Daniel Day-Lewis is calling out Brian Cox for dragging him into a “conflict” surrounding method acting.
During a recent interview with the U.K.’s Big Issue, the three-time Oscar winner shared his thoughts on being brought into the disagreement between Cox and Jeremy Strong over the controversial acting technique.
During their time working on the Emmy-winning series Succession, Cox previously criticized Strong’s intense acting style for his role as Kendall Roy, saying it’s “not good for the ensemble” and “creates hostility” with other castmembers. He also claimed that Day-Lewis influenced Strong’s method acting style when the pair worked together on 2005’s The Ballad of Jack and Rose and 2012’s Lincoln.
“Listen, I worked with Brian Cox once and got somehow drawn into this handbags-at-dawn conflict inadvertently,” Day-Lewis said, referring to when they both starred in 1997’s The Boxer. “Brian is a very fine actor who’s done extraordinary work. As a result, he’s been given a soapbox… which he shows no sign of climbing down from. Any time he wants to talk about it, I’m easy to find.”
The Anemone star continued, “If I thought during our work together I’d interfered with his working process, I’d be appalled. But I don’t think it was like that. So I don’t know where the fuck that came from.”
Day-Lewis went on to praise Strong, adding that he’s “a very fine actor, I don’t know how he goes about things, but I don’t feel responsible in any way for that.”

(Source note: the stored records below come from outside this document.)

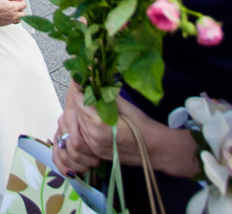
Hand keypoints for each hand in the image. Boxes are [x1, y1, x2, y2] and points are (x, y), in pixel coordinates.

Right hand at [0, 0, 24, 26]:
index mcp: (14, 7)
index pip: (24, 5)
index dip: (21, 1)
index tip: (16, 0)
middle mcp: (14, 15)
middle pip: (24, 13)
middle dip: (20, 8)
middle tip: (13, 4)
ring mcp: (10, 21)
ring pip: (19, 18)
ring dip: (17, 14)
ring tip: (10, 10)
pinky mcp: (6, 24)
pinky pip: (13, 21)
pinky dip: (12, 18)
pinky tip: (5, 14)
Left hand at [53, 84, 186, 173]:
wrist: (154, 149)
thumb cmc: (141, 124)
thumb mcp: (124, 105)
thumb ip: (104, 93)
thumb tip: (90, 78)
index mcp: (98, 122)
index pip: (78, 101)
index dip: (82, 92)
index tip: (88, 88)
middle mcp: (92, 135)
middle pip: (77, 113)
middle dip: (83, 104)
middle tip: (93, 98)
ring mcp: (93, 146)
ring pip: (79, 125)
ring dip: (84, 116)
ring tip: (97, 111)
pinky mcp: (96, 152)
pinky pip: (85, 136)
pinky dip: (88, 128)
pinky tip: (99, 124)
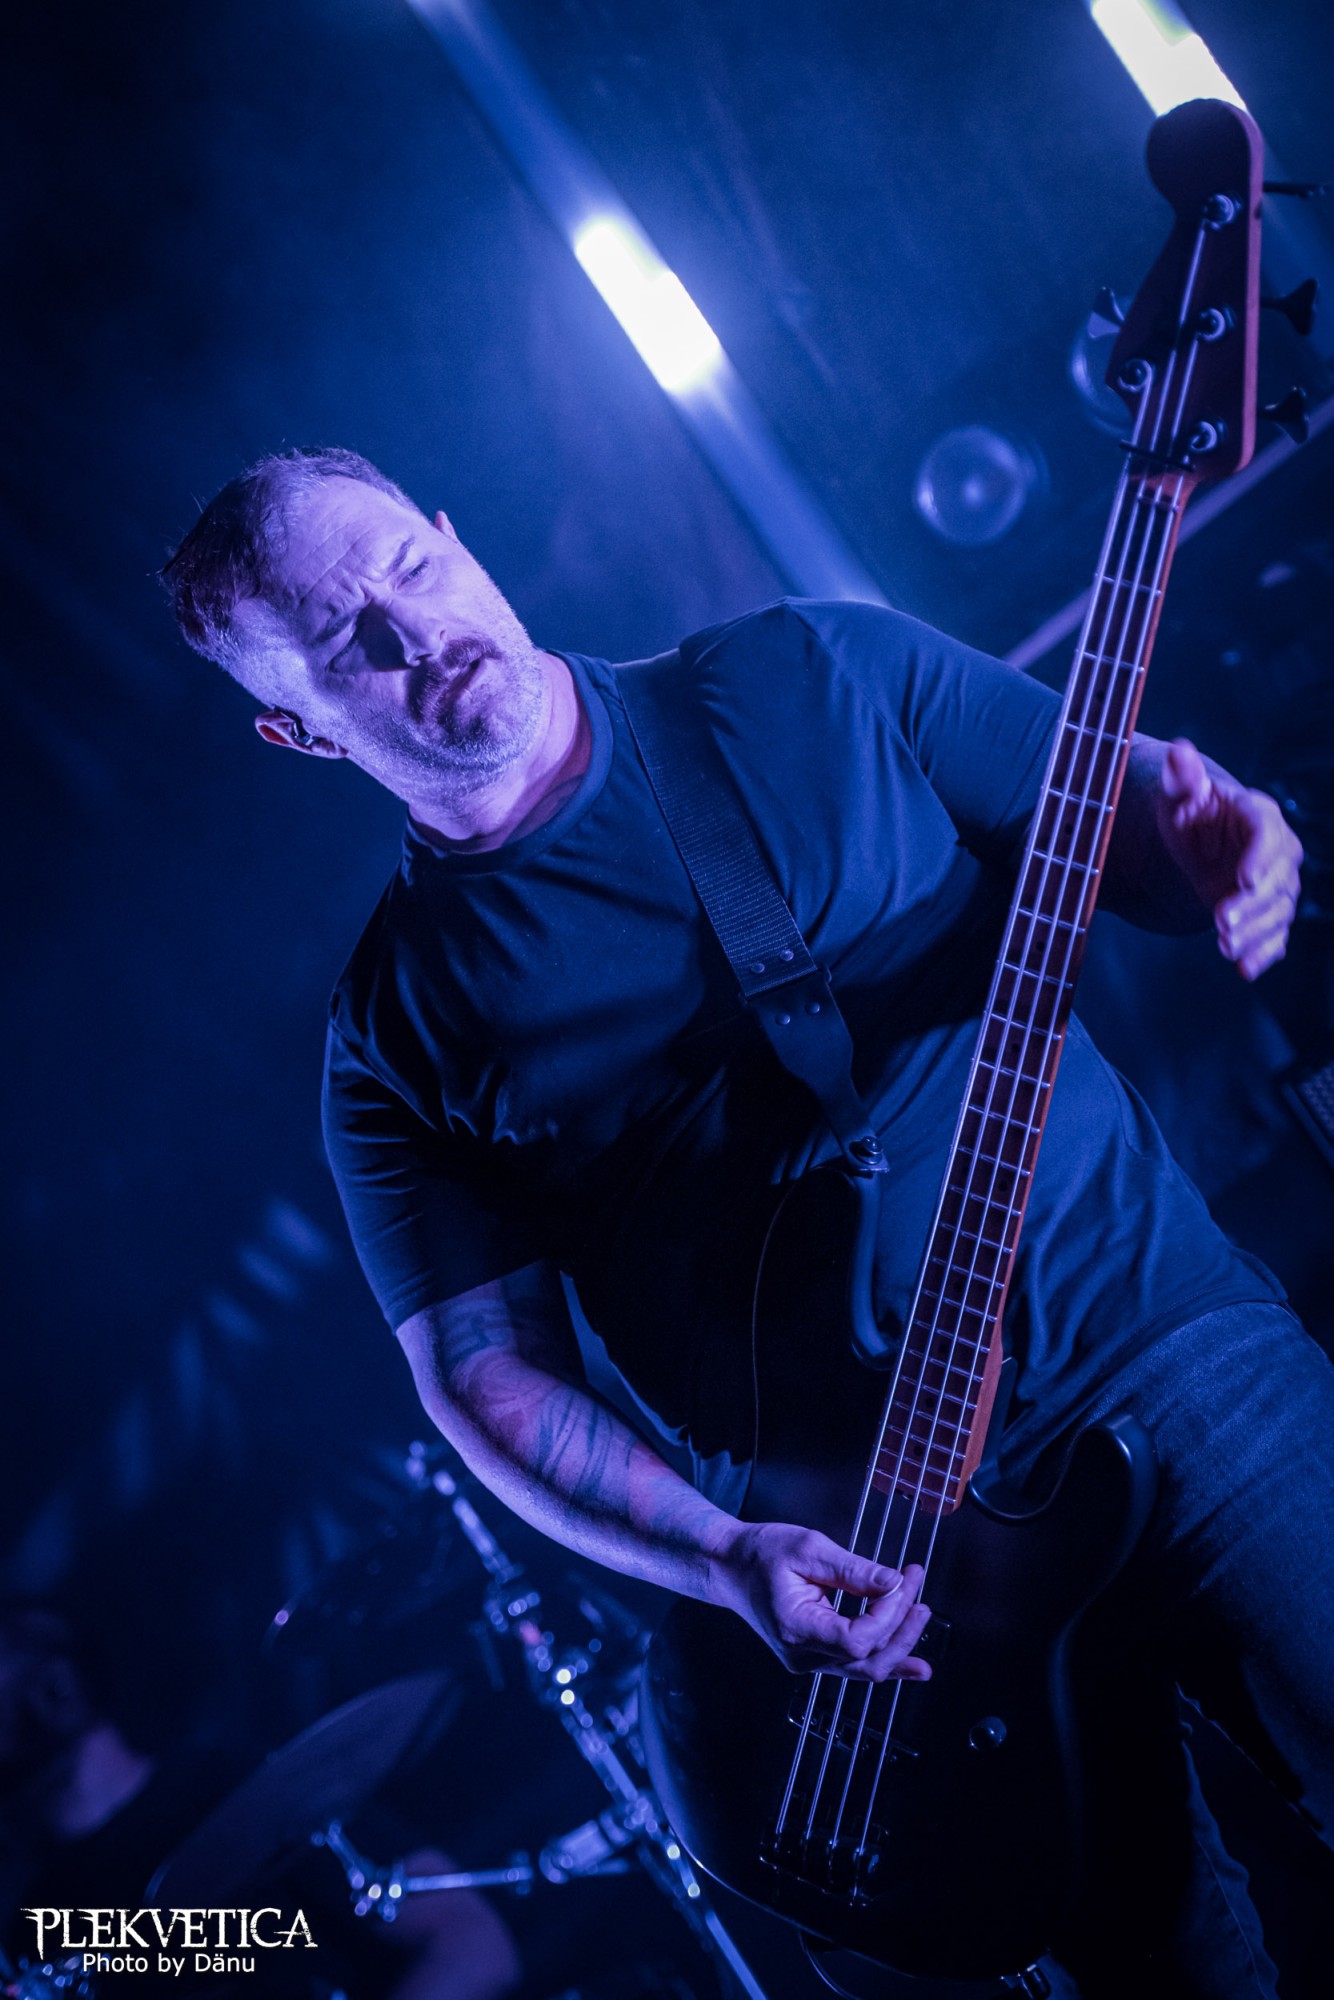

Throughout his career, the There Will Be Blood actor has been known to fully immerse himself in a character throughout filming. And while some in Hollywood have criticized the acting approach, Day-Lewis has maintained that it “makes sense” to him. Earlier this month at the 69th edition of the BFI London Film Festival, he described it as “a way of freeing yourself [for] the spontaneity when you are working with your colleagues in front of the camera, so that you are free to respond in any way that you’re moved to in that moment.”
Day-Lewis continued to double down on method acting during his chat with the Big Issue, saying he doesn’t “like it being misrepresented to the extent it has been.”
“They focus on, ‘Oh, he lived in a jail cell for six months’ [for 1993’s In the Name of the Father]. Those are the least important details. In all the performing arts, people find their methods as a means to an end. It’s with the intention of freeing yourself so you present your colleagues with a living, breathing human being they can interact with. It’s very simple,” he continued. “So it pisses me off this whole ‘oh, he went full method’ thing. What the fuck, you know? Because it’s invariably attached to the idea of some kind of lunacy.”
The actor added, “I choose to stay and splash around, rather than jump in and out or play practical jokes with whoopee cushions between takes or whatever people think is how you should behave as an actor.”